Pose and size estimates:
···

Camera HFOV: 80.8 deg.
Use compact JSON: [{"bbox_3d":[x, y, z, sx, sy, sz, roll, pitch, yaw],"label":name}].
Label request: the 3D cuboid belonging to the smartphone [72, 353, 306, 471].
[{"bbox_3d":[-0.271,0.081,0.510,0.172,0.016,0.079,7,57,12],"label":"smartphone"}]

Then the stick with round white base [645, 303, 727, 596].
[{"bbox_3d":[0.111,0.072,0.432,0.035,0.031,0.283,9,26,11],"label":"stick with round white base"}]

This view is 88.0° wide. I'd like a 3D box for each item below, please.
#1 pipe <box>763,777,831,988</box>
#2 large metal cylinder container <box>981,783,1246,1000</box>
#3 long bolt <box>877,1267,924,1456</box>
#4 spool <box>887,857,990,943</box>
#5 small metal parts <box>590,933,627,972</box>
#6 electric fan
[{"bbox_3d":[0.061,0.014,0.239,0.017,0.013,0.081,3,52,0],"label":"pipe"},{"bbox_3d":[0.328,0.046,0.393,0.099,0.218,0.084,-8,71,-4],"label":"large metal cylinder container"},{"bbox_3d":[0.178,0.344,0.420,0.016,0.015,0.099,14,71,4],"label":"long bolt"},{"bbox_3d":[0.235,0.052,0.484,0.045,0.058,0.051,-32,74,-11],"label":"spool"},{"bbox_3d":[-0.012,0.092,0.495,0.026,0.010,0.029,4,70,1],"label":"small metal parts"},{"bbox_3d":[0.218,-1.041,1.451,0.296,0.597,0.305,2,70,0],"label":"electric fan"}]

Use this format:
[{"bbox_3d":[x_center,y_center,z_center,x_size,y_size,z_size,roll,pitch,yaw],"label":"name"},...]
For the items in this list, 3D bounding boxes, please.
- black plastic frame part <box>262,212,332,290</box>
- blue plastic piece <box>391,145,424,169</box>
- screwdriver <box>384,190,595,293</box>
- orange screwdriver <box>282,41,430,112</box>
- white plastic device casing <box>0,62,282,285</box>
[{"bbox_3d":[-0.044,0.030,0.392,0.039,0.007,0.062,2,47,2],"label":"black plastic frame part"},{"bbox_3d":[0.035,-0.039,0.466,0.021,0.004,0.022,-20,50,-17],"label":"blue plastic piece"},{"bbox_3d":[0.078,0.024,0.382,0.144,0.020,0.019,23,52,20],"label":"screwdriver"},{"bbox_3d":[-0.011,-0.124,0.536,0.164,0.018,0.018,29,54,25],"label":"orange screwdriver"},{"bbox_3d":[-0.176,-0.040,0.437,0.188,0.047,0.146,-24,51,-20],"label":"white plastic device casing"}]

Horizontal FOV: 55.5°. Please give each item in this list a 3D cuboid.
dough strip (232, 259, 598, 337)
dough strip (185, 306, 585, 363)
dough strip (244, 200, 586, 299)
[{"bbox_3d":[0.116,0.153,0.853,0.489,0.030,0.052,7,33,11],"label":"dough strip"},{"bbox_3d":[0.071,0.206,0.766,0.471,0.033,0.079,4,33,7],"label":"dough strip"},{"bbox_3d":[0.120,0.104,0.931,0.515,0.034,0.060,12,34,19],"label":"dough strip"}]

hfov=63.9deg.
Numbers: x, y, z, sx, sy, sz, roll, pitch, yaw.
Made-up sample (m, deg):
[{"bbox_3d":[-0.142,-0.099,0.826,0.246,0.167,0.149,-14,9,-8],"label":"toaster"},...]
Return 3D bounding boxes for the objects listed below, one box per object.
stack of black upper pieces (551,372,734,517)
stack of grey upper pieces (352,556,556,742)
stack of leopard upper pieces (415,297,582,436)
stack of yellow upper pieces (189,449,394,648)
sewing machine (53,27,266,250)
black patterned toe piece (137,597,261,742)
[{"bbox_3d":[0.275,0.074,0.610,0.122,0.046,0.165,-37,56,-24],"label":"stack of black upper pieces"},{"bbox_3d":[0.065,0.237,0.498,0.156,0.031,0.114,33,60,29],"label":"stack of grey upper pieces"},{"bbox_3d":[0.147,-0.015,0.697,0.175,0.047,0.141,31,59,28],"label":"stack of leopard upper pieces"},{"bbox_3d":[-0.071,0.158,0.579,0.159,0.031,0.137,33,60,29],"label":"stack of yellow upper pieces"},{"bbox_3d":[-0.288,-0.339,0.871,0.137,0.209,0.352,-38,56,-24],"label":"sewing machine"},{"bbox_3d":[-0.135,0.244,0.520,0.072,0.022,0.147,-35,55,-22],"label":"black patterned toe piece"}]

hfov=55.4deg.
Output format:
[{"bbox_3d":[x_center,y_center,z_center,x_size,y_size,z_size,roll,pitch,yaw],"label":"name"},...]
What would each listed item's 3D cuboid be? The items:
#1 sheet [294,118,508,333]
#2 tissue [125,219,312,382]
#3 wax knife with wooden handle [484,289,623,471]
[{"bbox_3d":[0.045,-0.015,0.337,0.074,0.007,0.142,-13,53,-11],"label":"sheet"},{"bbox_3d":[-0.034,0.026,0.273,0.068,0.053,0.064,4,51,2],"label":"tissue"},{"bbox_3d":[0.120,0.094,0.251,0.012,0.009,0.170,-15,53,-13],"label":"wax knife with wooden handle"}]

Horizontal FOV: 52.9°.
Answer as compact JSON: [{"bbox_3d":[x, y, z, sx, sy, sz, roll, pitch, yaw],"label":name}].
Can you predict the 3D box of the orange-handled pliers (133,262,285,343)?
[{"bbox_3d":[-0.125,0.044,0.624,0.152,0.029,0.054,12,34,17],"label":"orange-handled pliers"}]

···

Could you transcribe the entries above word for word, from the line with "Then the stick" down to the line with "#5 small metal", keeping both?

Then the stick with round white base [645, 303, 727, 596].
[{"bbox_3d":[0.111,0.072,0.432,0.035,0.031,0.283,9,26,11],"label":"stick with round white base"}]

This view is 88.0° wide. I'd like a 3D box for each item below, please.
#1 pipe <box>763,777,831,988</box>
#2 large metal cylinder container <box>981,783,1246,1000</box>
#3 long bolt <box>877,1267,924,1456</box>
#4 spool <box>887,857,990,943</box>
#5 small metal parts <box>590,933,627,972</box>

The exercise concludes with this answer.